## Etkinlik A
Tecbiye metninde "Tecbiye:‘Yasanın elitlere hafifletilerek" sözcüklerini içeren ifadeyle açılıp "peygamberdir ondan sakınıız’." ile kapanan kısmı lütfen hiç değiştirmeden tekrarlayın.
## Etkinlik B
Tecbiye metnine göre Medine sözleşmesinde bir anlaşmazlık çıktığında konu kime arz olunacaktı?
## Etkinlik C
Tecbiye metninde Medine sözleşmesine göre kendi dinlerinin hükmü uygulanacak toplulukları sıralayın.

## Belge Alıntısı

——

Tecbiye:‘Yasanın elitlere hafifletilerek uygulanması veya hiç uygulanmaması’
Medine sözleşmesine göre, ‘Müslümanlar ile Yahudiler ve müşriklerden herkese kendi dinlerinin hükmü uygulanacaktı. Bir anlaşmazlık olunca da konu Allah ve peygamberine arz olunacaktı.’
Ebu Hureyre den rivayet edildiğine göre, ‘Peygamber (s.a.v) Medine’ye geldiği sırada Yahudi bir adam evlendikten sonra Yahudilerden evli olan bir kadınla zina etmişti. Yahudi hahamları onları Peygambere havale ettiler. Eğer o sizin ameliniz olan TECBİYE ile amel ederse onun peşinden gidiniz, o ancak bir kraldır. Eğer RECM ile hükmederse o bir peygamberdir ondan sakınıız’.

——

## Satır Alıntıları
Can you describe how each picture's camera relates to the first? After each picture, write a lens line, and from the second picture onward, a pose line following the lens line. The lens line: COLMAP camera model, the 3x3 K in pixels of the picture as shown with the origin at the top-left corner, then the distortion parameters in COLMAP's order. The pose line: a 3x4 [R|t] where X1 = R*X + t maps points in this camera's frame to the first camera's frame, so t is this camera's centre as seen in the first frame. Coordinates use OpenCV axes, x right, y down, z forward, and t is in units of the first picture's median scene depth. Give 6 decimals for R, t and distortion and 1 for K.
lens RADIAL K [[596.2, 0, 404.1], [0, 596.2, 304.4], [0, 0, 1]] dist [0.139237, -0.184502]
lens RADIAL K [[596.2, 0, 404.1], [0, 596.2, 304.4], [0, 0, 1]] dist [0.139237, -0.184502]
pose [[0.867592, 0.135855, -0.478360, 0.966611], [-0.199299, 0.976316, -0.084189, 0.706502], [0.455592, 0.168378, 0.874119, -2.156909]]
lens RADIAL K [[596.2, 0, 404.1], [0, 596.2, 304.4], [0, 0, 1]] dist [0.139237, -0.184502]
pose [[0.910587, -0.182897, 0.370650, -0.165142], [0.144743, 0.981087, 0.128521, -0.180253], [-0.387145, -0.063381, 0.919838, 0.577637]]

——

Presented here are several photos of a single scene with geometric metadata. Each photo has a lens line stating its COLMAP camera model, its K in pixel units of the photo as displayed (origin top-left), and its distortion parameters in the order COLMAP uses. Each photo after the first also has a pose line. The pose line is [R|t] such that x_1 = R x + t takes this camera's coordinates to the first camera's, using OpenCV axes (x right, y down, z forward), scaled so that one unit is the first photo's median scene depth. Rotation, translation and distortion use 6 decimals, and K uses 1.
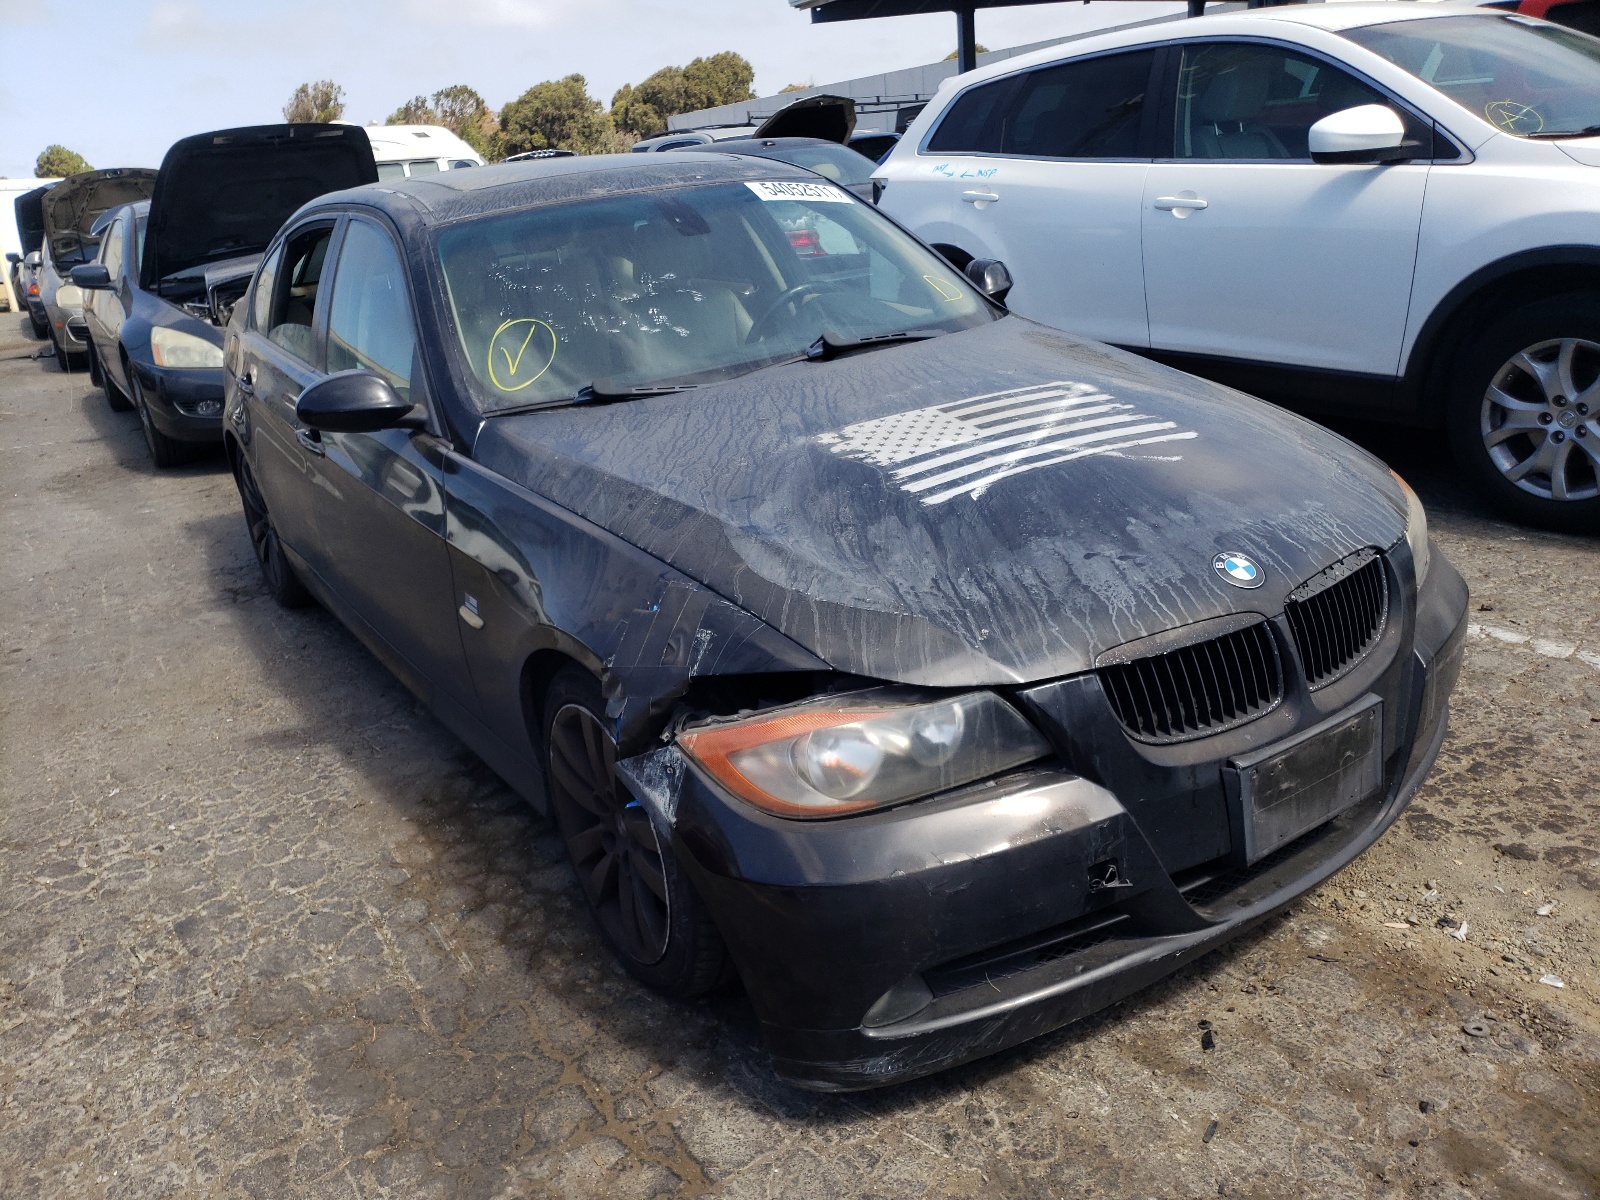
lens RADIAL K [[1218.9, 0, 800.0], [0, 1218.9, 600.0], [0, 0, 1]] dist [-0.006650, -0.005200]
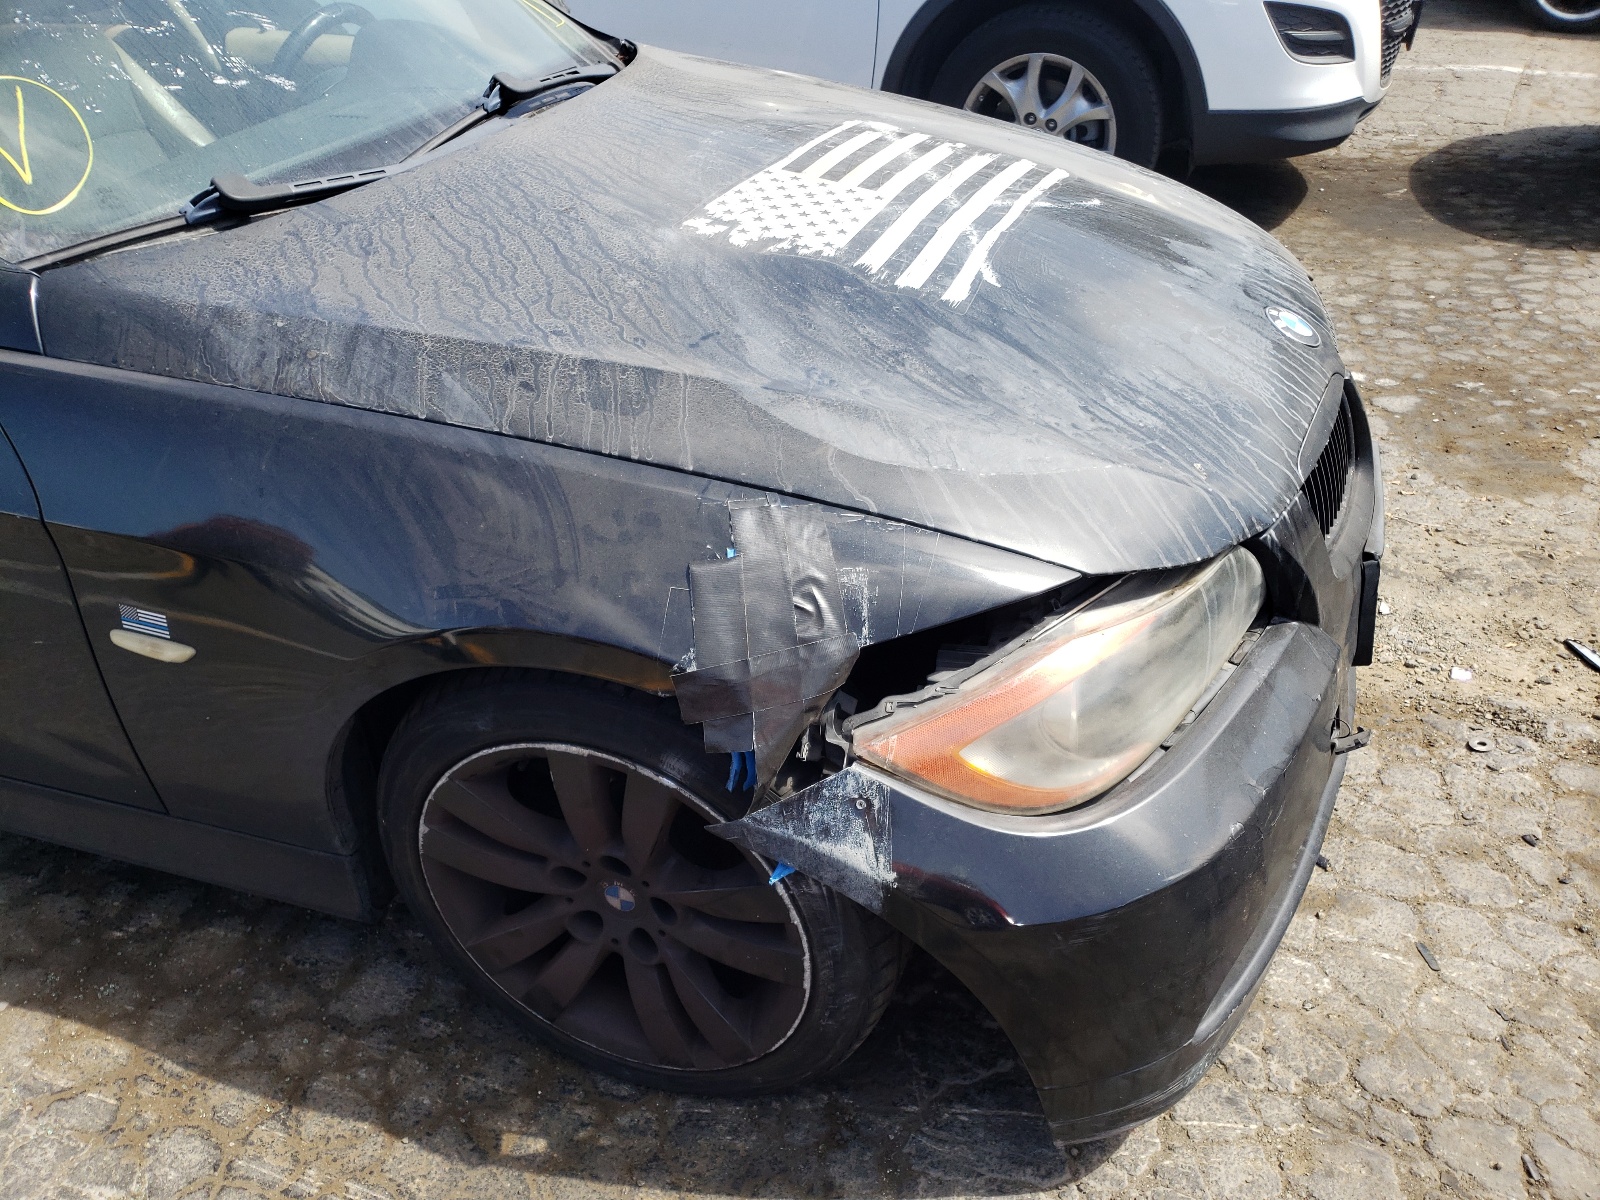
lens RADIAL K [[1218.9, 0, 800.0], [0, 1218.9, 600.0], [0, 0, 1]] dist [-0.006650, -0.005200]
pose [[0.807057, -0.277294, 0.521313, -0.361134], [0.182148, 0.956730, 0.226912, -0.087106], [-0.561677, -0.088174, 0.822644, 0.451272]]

——

## Cevap Bölümü A
Tecbiye:‘Yasanın elitlere hafifletilerek uygulanması veya hiç uygulanmaması’
Medine sözleşmesine göre, ‘Müslümanlar ile Yahudiler ve müşriklerden herkese kendi dinlerinin hükmü uygulanacaktı. Bir anlaşmazlık olunca da konu Allah ve peygamberine arz olunacaktı.’
Ebu Hureyre den rivayet edildiğine göre, ‘Peygamber (s.a.v) Medine’ye geldiği sırada Yahudi bir adam evlendikten sonra Yahudilerden evli olan bir kadınla zina etmişti. Yahudi hahamları onları Peygambere havale ettiler. Eğer o sizin ameliniz olan TECBİYE ile amel ederse onun peşinden gidiniz, o ancak bir kraldır. Eğer RECM ile hükmederse o bir peygamberdir ondan sakınıız’.

## Cevap Bölümü B
Allah ve peygamberine arz olunacaktı.

## Cevap Bölümü C
Müslümanlar, Yahudiler, müşrikler